As Mary felt her eyes begin to burn, to well up, to reveal everything she didn’t want them to, she dug her toes into the carpet. Then she turned her huge glimmering yellow brown eyes up to Stefan, and said, “I know. He’s got some problems. I just wanted to help.”
Stefan took a single step forward and pulled Mary into his chest. He cupped the back of her head with his hand. “Come here,” he said. “You have such a good heart, Mare.” And Mary felt something that was very close to remorse.
When they went back into the kitchen, Mary was wearing Stefan’s T-shirt, which he had pulled off and helped her into, gently guiding each of her arms through the sleeves. Hannah watched the two of them enter the room as if they were feuding parents who had excused themselves as to not disagree in front of the children.

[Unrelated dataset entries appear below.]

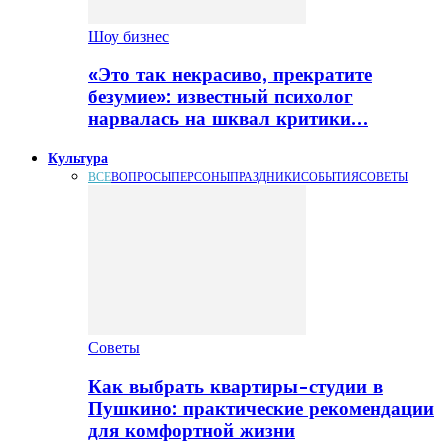
Шоу бизнес
«Это так некрасиво, прекратите
безумие»: известный психолог
нарвалась на шквал критики…
Культура
ВСЕ
ВОПРОСЫ
ПЕРСОНЫ
ПРАЗДНИКИ
СОБЫТИЯ
СОВЕТЫ
Советы
Как выбрать квартиры-студии в
Пушкино: практические рекомендации
для комфортной жизни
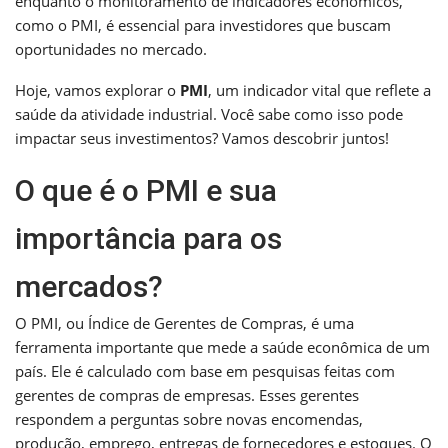
enquanto o monitoramento de indicadores econômicos,
como o PMI, é essencial para investidores que buscam
oportunidades no mercado.
Hoje, vamos explorar o
PMI
, um indicador vital que reflete a
saúde da atividade industrial. Você sabe como isso pode
impactar seus investimentos? Vamos descobrir juntos!
O que é o PMI e sua
importância para os
mercados?
O PMI, ou Índice de Gerentes de Compras, é uma
ferramenta importante que mede a saúde econômica de um
país. Ele é calculado com base em pesquisas feitas com
gerentes de compras de empresas. Esses gerentes
respondem a perguntas sobre novas encomendas,
produção, emprego, entregas de fornecedores e estoques. O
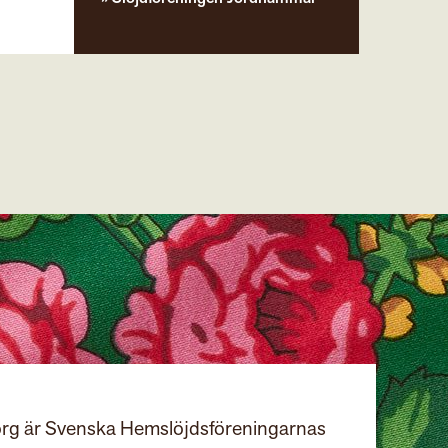
rg är Svenska Hemslöjdsföreningarnas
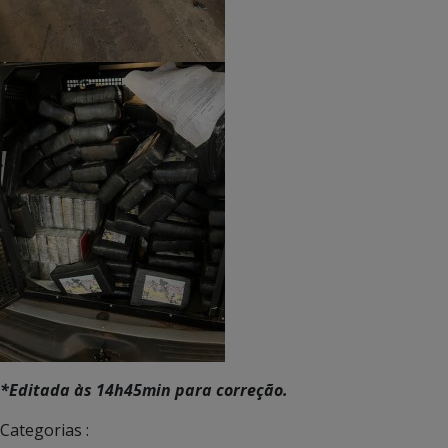
*Editada às 14h45min para correção.
Categorias :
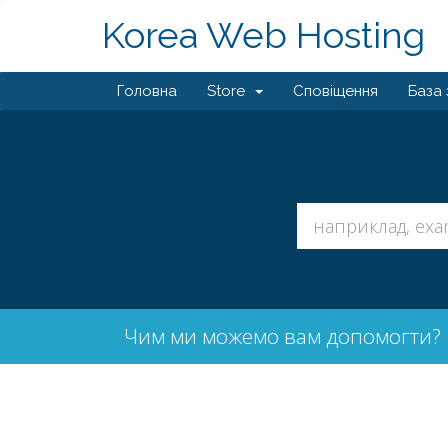
Korea Web Hosting
Головна
Store
Сповіщення
База 
Чим ми можемо вам допомогти?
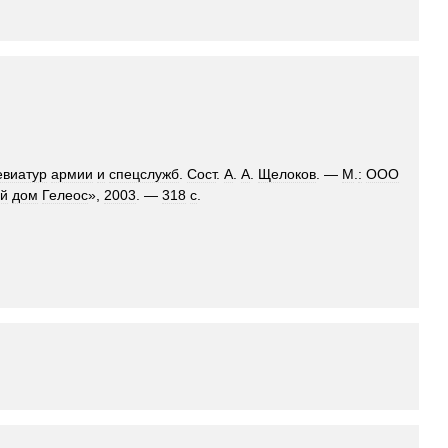
евиатур
армии
и
спецслужб
.
Сост
.
А
.
А
.
Щелоков
. —
М
.
:
ООО
ий
дом
Гелеос
»,
2003
. —
318
с
.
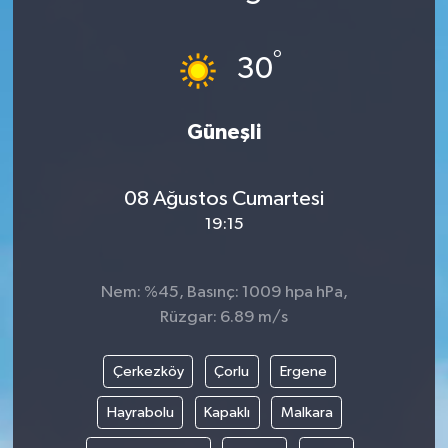
°
30
Güneşli
08 Ağustos Cumartesi
19:15
Nem: %45, Basınç: 1009 hpa hPa,
Rüzgar: 6.89 m/s
Çerkezköy
Çorlu
Ergene
Hayrabolu
Kapaklı
Malkara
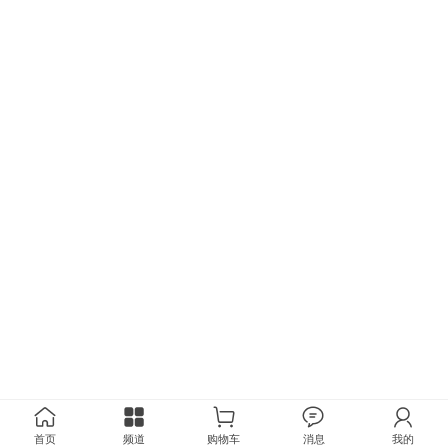
首页
频道
购物车
消息
我的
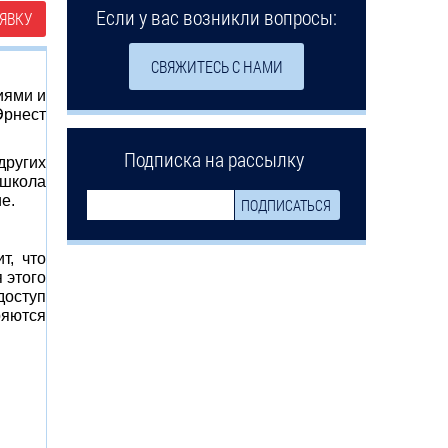
Если у вас возникли вопросы:
ЯВКУ
СВЯЖИТЕСЬ С НАМИ
иями и
Эрнест
Подписка на рассылку
других
школа
е.
т, что
 этого
доступ
ряются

“Tim,” said Mary, with as much politic as she could muster, “I’d like you to meet Stefan.” Mary smiled from Tim to Stefan. “Stefan, this is Tim.”
Stefan promptly strode across the room with a firm outstretched hand.

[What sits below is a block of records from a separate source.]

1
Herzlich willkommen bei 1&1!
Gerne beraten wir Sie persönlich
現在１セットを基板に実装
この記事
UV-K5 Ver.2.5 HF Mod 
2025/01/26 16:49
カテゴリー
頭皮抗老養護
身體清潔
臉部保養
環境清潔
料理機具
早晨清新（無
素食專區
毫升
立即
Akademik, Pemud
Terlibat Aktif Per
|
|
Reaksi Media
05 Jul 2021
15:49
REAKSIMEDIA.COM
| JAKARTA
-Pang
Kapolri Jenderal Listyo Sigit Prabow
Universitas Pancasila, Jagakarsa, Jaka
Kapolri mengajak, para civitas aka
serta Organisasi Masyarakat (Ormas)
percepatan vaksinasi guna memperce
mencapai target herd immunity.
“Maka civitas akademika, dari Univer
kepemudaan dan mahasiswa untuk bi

Tim stuffed each of his hands under his armpits and gave Stefan a nod of acknowledgment. “Charmed,” he said, with no small amount of disdain.
“So you’re Mary and Hannah’s cousin?” asked Stefan, making the sort of small talk that Martina would make.
“Of sorts,” answered Tim.
“On which side?” asked Stefan. “Their mother’s or their father’s?” Confusion passed over Tim’s face before it slid into delight. There was only one side of the family, of course. He swiveled his head toward Mary, and said, with his brows raised, “What an interesting question.”
Mary’s gaze was unwavering. “My mother’s,” she said, before she turned, picked up a whisk, and, with quick rotations, began beating the eggs into yellow.
“Are you making real eggs?” Tim asked, angling his head to better see Mary’s preparations. “Gail only uses fake eggs now. The real ones are supposed to be bad for you.”
After they all ate their scrambled eggs and toast in a stiff silence broken only by the clank of fork to plate, Tim leaned back in his chair, resting his head against his laced hands. “So, Stefan,” he said. “I’m dying to meet your parents.” Then he smiled. “I’ve heard so much about them.”